Why do asphalt pavers have strong residual values?

Asphalt pavers hold strong residual values primarily because of sustained infrastructure spending — both federal and state highway programs create consistent demand for paving equipment regardless of broader economic cycles. The Infrastructure Investment and Jobs Act (IIJA) of 2021 allocated $110 billion for roads and bridges, creating a multi-year equipment demand tailwind. Additionally, asphalt pavers are relatively specialized machines with a limited buyer pool of professional paving contractors, which means fewer machines flood the secondary market during downturns. A well-maintained 5-year-old Cat AP1000F or Vögele SUPER 1900-3 retains 50%–60% of new value.

What are typical asphalt paver financing terms in 2024?

Asphalt pavers finance for 60–84 months given their high purchase prices. Rates in 2024 range from 6.5%–11% APR for established paving contractors with strong credit and revenue history. Cat Financial and Wirtgen Group (parent of Vögele and Hamm) offer OEM programs with periodic promotional rates. Down payments are typically 0%–10% for qualified businesses. For pavers above $400,000, lenders typically require 3+ years of tax returns, current financials, and often evidence of paving contracts or backlog showing consistent work.

Can I finance asphalt rollers and a paver together as a package?

Yes — paving equipment packages (paver + rollers + possibly a material transfer vehicle) are commonly financed as a single loan or lease. Packaging equipment simplifies the financing process: one application, one approval, one monthly payment. Lenders familiar with paving operations understand that a paver without rollers is incomplete — a package loan increases total collateral value and demonstrates a complete, revenue-generating paving operation to the lender. Most construction equipment lenders who finance pavers will include rollers and other paving support equipment in the same transaction.

How are asphalt milling machines financed differently from pavers?

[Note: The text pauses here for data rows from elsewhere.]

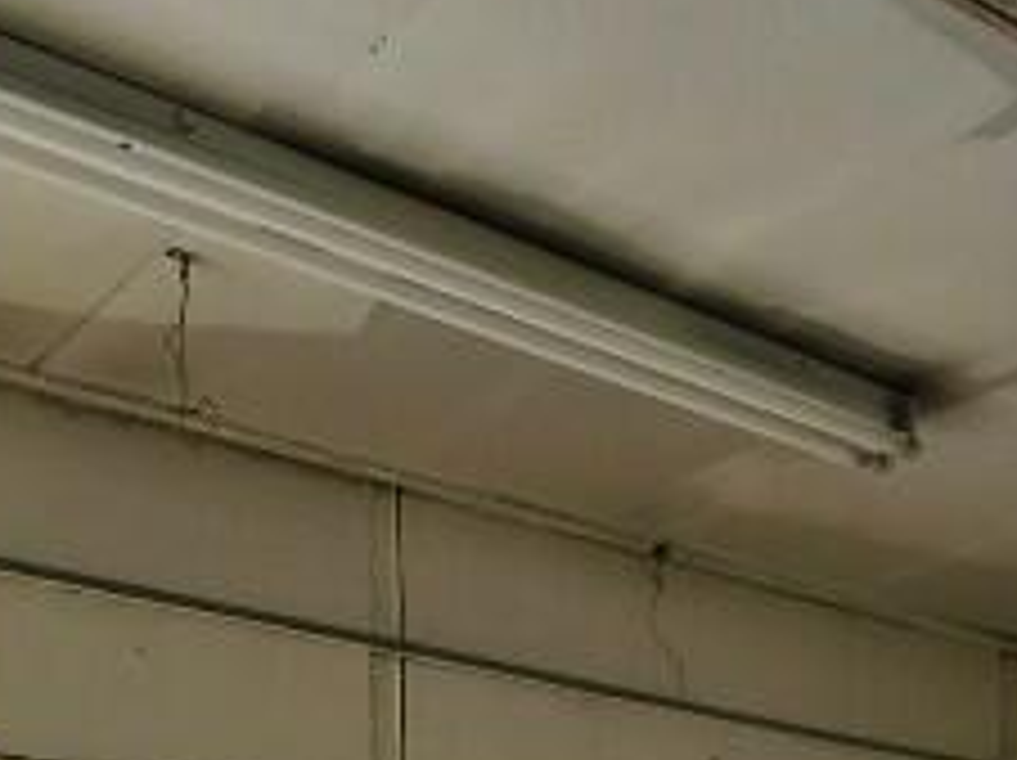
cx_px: 369
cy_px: 1511
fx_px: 1732
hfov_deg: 32.5
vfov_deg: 17.7
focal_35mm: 59
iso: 40
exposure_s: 1/50
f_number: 2.2
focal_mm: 1.7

Asphalt milling machines (cold planers) are financed similarly to pavers but at higher loan amounts ($300,000–$1.5M), which triggers more intensive underwriting. Lenders require stronger documentation for milling machine loans: 3+ years of tax returns, evidence of milling contract backlog, and sometimes proof of operator certifications. Large milling machines (Wirtgen W 200 and larger) can approach $1.5M and require a lender with experience in very large construction equipment loans. Cat Financial and Wirtgen Financial Services are the primary OEM lenders for milling equipment.

What is a Wirtgen Group and how does it affect paving equipment financing?

Wirtgen Group (owned by John Deere since 2017) is the parent company of four major paving brands: Wirtgen (milling machines), Vögele (pavers), Hamm (compaction rollers), and Kleemann (crushing/screening). This consolidation matters for financing because John Deere Financial now provides OEM financing across all four brands through a unified program. For a paving contractor buying a Vögele paver, Hamm rollers, and Wirtgen milling machine, a single John Deere Financial application can cover the entire package — simplifying the process significantly compared to dealing with multiple OEM lenders.

What credit score and business history do I need to finance a paver?

For asphalt paver financing, most lenders look for: personal FICO score of 680+ (700+ for best rates), 3+ years in business (5+ for pavers above $400,000), annual business revenue at least 2–3x the annual loan payment, and an existing equipment track record (owning and paying off prior equipment loans). Startup paving businesses face significant challenges financing large pavers — most lenders require 2+ years in business. The best path for a startup is: 20%–30% down, strong personal credit (720+), personal guarantee, and possibly a shorter term (48–60 months) to demonstrate creditworthiness.